### What you will do
Give back each entry unchanged, minus pictures.

[Data records Boundary: Start]

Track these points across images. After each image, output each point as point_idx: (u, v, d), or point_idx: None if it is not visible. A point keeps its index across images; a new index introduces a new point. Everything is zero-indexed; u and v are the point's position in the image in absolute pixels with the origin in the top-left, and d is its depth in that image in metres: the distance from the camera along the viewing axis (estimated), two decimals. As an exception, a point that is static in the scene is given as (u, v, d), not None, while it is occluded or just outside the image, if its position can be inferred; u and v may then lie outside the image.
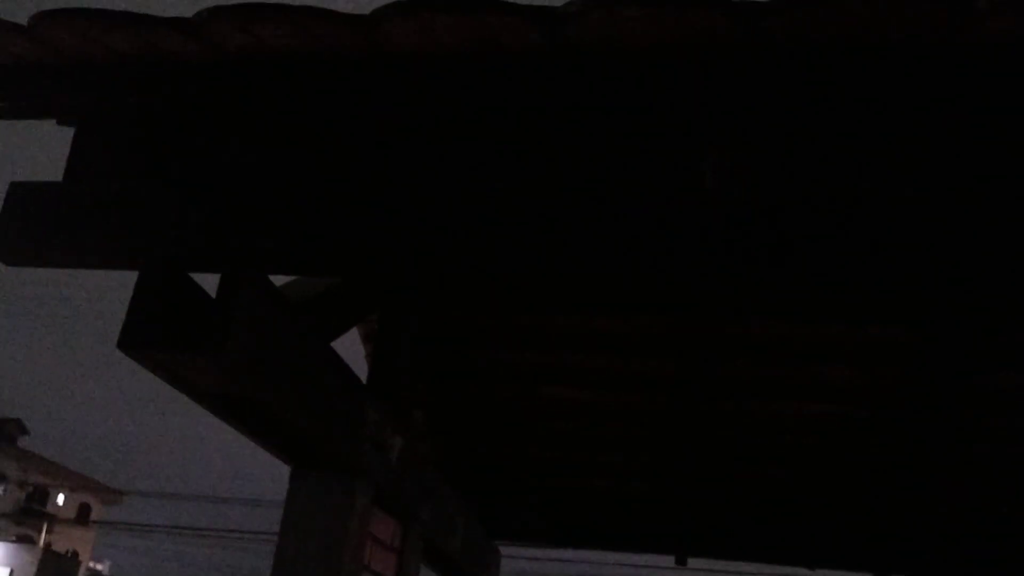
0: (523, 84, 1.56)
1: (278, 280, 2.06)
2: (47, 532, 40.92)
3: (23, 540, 38.82)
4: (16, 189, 1.78)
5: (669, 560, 4.82)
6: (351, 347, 2.95)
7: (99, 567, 45.88)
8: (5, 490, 40.10)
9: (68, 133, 1.87)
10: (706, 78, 1.39)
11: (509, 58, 1.51)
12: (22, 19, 1.64)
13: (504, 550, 5.01)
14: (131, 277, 1.75)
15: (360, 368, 2.61)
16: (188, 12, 1.55)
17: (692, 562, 4.85)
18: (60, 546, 40.19)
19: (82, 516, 43.24)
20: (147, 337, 1.69)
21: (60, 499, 42.70)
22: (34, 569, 34.88)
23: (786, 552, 4.51)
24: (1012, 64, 1.45)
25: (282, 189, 1.67)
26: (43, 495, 41.86)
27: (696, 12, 1.23)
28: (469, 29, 1.44)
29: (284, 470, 2.44)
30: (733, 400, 3.63)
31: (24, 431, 41.39)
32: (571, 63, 1.46)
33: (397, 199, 1.64)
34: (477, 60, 1.53)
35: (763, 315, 3.11)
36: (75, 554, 41.59)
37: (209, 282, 1.79)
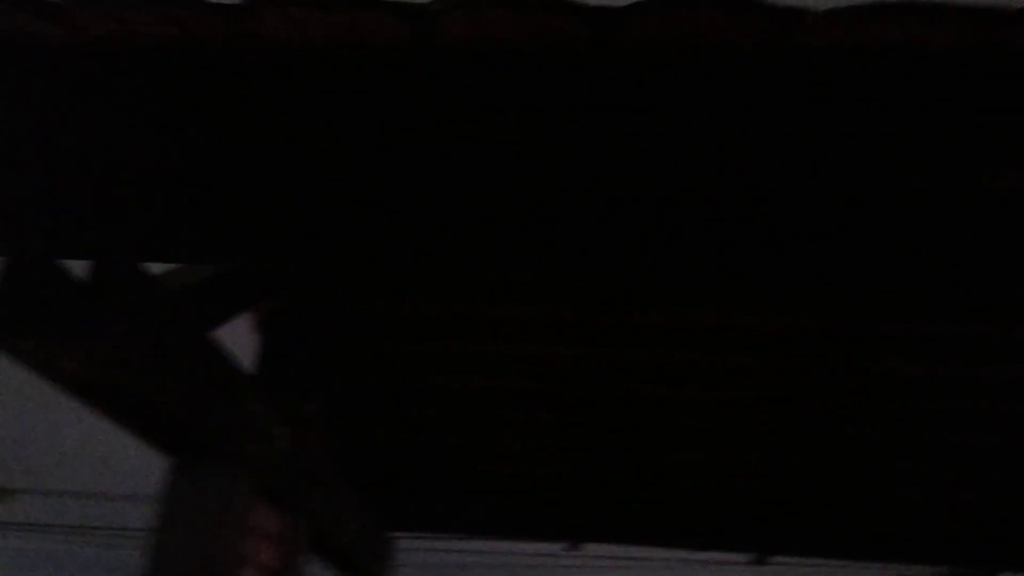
0: (396, 79, 1.60)
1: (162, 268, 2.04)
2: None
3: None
4: None
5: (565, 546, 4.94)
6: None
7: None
8: None
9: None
10: (566, 80, 1.45)
11: (380, 53, 1.54)
12: None
13: (405, 542, 5.03)
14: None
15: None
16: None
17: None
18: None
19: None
20: (13, 325, 1.66)
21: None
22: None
23: (679, 536, 4.65)
24: (839, 73, 1.57)
25: (151, 174, 1.66)
26: (-77, 496, 39.82)
27: (552, 16, 1.28)
28: (339, 24, 1.46)
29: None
30: (635, 386, 3.74)
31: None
32: (441, 60, 1.50)
33: (267, 187, 1.66)
34: (350, 54, 1.56)
35: (648, 304, 3.22)
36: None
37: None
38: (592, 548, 5.09)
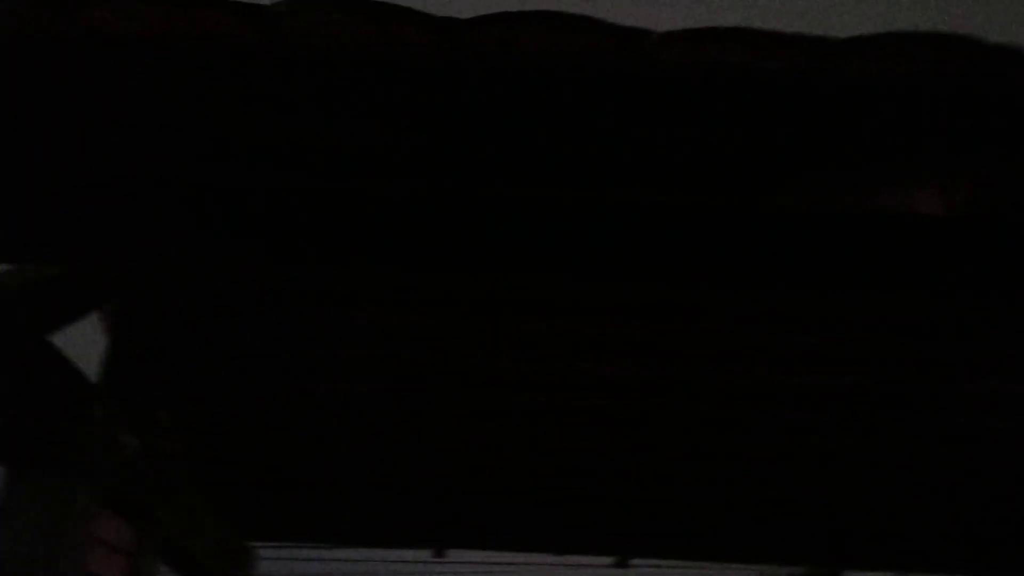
0: (243, 78, 1.57)
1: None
2: None
3: None
4: None
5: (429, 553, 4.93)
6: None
7: None
8: None
9: None
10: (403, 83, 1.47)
11: (228, 51, 1.52)
12: None
13: (268, 551, 4.92)
14: None
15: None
16: None
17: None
18: None
19: None
20: None
21: None
22: None
23: (542, 540, 4.72)
24: (685, 89, 1.64)
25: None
26: None
27: (395, 23, 1.30)
28: (182, 20, 1.43)
29: None
30: (494, 392, 3.77)
31: None
32: (286, 59, 1.49)
33: (111, 185, 1.60)
34: (196, 50, 1.53)
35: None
36: None
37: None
38: (457, 555, 5.11)
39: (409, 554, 5.88)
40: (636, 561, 5.43)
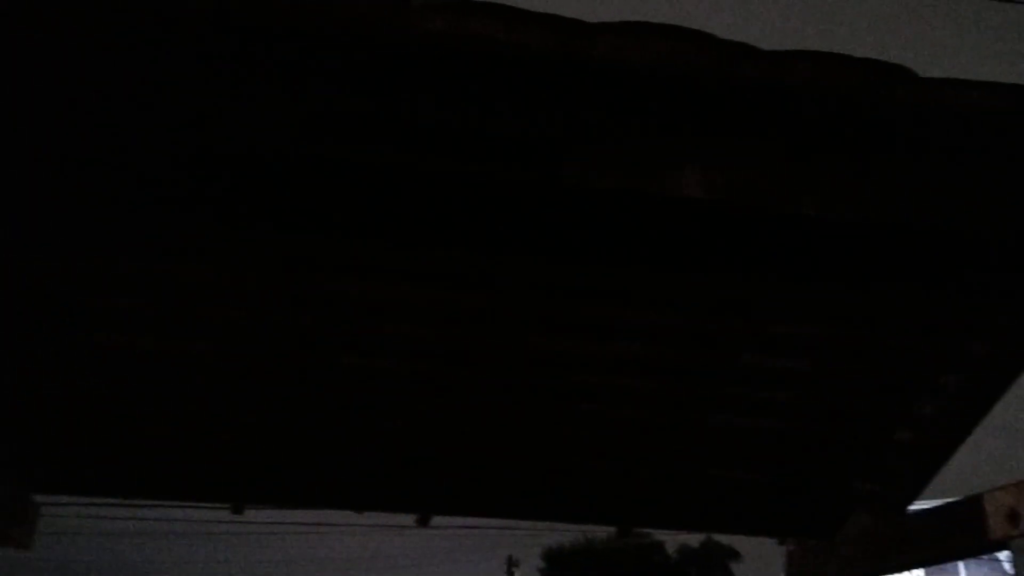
0: None
1: None
2: None
3: None
4: None
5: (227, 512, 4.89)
6: None
7: None
8: None
9: None
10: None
11: None
12: None
13: (53, 509, 4.75)
14: None
15: None
16: None
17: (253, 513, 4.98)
18: None
19: None
20: None
21: None
22: None
23: (342, 498, 4.77)
24: (445, 58, 1.72)
25: None
26: None
27: None
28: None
29: None
30: (288, 351, 3.78)
31: None
32: None
33: None
34: None
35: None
36: None
37: None
38: (257, 515, 5.10)
39: (210, 514, 5.81)
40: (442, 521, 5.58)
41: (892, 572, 4.72)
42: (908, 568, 5.37)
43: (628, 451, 4.71)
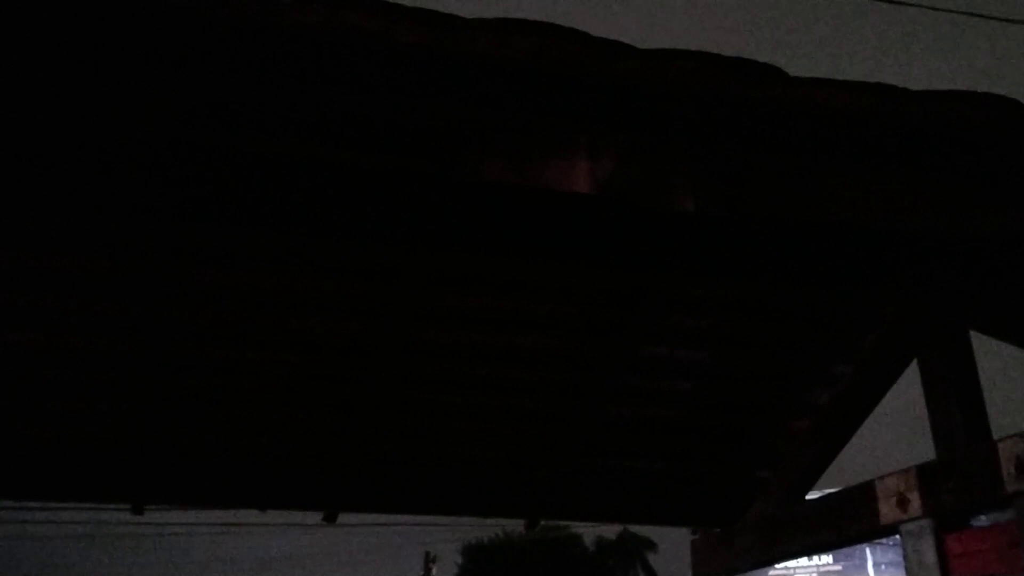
0: None
1: None
2: None
3: None
4: None
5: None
6: None
7: None
8: None
9: None
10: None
11: None
12: None
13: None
14: None
15: None
16: None
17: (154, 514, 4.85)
18: None
19: None
20: None
21: None
22: None
23: (242, 495, 4.67)
24: (320, 50, 1.70)
25: None
26: None
27: None
28: None
29: None
30: (183, 346, 3.71)
31: None
32: None
33: None
34: None
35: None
36: None
37: None
38: (166, 516, 4.97)
39: (114, 515, 5.64)
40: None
41: (790, 557, 4.87)
42: (806, 554, 5.55)
43: (532, 443, 4.74)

[Data records Boundary: End]

### Response to the task
Track these points across images. After each image, output each point as point_idx: (u, v, d), or point_idx: None if it is not visible. A point keeps its index across images; a new index introduces a new point. Everything is zero-indexed; u and v are the point's position in the image in absolute pixels with the origin in the top-left, and d is its depth in that image in metres: the distance from the camera along the viewing axis (estimated), two decimals. As an exception, a point that is static in the scene is given as (u, v, d), not None, while it is occluded or just outside the image, if its position can be inferred; u and v may then lie outside the image.
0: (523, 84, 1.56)
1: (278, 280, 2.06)
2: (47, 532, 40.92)
3: (23, 540, 38.82)
4: (16, 189, 1.78)
5: (669, 560, 4.82)
6: (351, 347, 2.95)
7: (99, 567, 45.88)
8: (5, 490, 40.10)
9: (68, 133, 1.87)
10: (706, 78, 1.39)
11: (509, 58, 1.51)
12: (22, 19, 1.64)
13: (504, 550, 5.01)
14: (131, 277, 1.75)
15: (360, 368, 2.61)
16: (188, 12, 1.55)
17: (692, 562, 4.85)
18: (60, 546, 40.19)
19: (82, 516, 43.24)
20: (147, 337, 1.69)
21: (60, 499, 42.70)
22: (34, 569, 34.88)
23: (786, 552, 4.51)
24: (1012, 64, 1.45)
25: (282, 189, 1.67)
26: (43, 495, 41.86)
27: (696, 12, 1.23)
28: (469, 29, 1.44)
29: (284, 470, 2.44)
30: (733, 400, 3.63)
31: (24, 431, 41.39)
32: (571, 63, 1.46)
33: (397, 199, 1.64)
34: (477, 60, 1.53)
35: (763, 315, 3.11)
36: (75, 554, 41.59)
37: (209, 282, 1.79)
0: (396, 79, 1.60)
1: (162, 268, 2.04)
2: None
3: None
4: None
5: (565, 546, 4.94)
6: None
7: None
8: None
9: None
10: (566, 80, 1.45)
11: (380, 53, 1.54)
12: None
13: (405, 542, 5.03)
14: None
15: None
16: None
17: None
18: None
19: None
20: (13, 325, 1.66)
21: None
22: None
23: (679, 536, 4.65)
24: (839, 73, 1.57)
25: (151, 174, 1.66)
26: (-77, 496, 39.82)
27: (552, 16, 1.28)
28: (339, 24, 1.46)
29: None
30: (635, 386, 3.74)
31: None
32: (441, 60, 1.50)
33: (267, 187, 1.66)
34: (350, 54, 1.56)
35: (648, 304, 3.22)
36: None
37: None
38: (592, 548, 5.09)
0: (243, 78, 1.57)
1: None
2: None
3: None
4: None
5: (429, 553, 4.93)
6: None
7: None
8: None
9: None
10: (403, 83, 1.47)
11: (228, 51, 1.52)
12: None
13: (268, 551, 4.92)
14: None
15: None
16: None
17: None
18: None
19: None
20: None
21: None
22: None
23: (542, 540, 4.72)
24: (685, 89, 1.64)
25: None
26: None
27: (395, 23, 1.30)
28: (182, 20, 1.43)
29: None
30: (494, 392, 3.77)
31: None
32: (286, 59, 1.49)
33: (111, 185, 1.60)
34: (196, 50, 1.53)
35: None
36: None
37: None
38: (457, 555, 5.11)
39: (409, 554, 5.88)
40: (636, 561, 5.43)
0: None
1: None
2: None
3: None
4: None
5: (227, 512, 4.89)
6: None
7: None
8: None
9: None
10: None
11: None
12: None
13: (53, 509, 4.75)
14: None
15: None
16: None
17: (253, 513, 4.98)
18: None
19: None
20: None
21: None
22: None
23: (342, 498, 4.77)
24: (445, 58, 1.72)
25: None
26: None
27: None
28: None
29: None
30: (288, 351, 3.78)
31: None
32: None
33: None
34: None
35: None
36: None
37: None
38: (257, 515, 5.10)
39: (210, 514, 5.81)
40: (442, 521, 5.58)
41: (892, 572, 4.72)
42: (908, 568, 5.37)
43: (628, 451, 4.71)
0: None
1: None
2: None
3: None
4: None
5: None
6: None
7: None
8: None
9: None
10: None
11: None
12: None
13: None
14: None
15: None
16: None
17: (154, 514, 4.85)
18: None
19: None
20: None
21: None
22: None
23: (242, 495, 4.67)
24: (320, 50, 1.70)
25: None
26: None
27: None
28: None
29: None
30: (183, 346, 3.71)
31: None
32: None
33: None
34: None
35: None
36: None
37: None
38: (166, 516, 4.97)
39: (114, 515, 5.64)
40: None
41: (790, 557, 4.87)
42: (806, 554, 5.55)
43: (532, 443, 4.74)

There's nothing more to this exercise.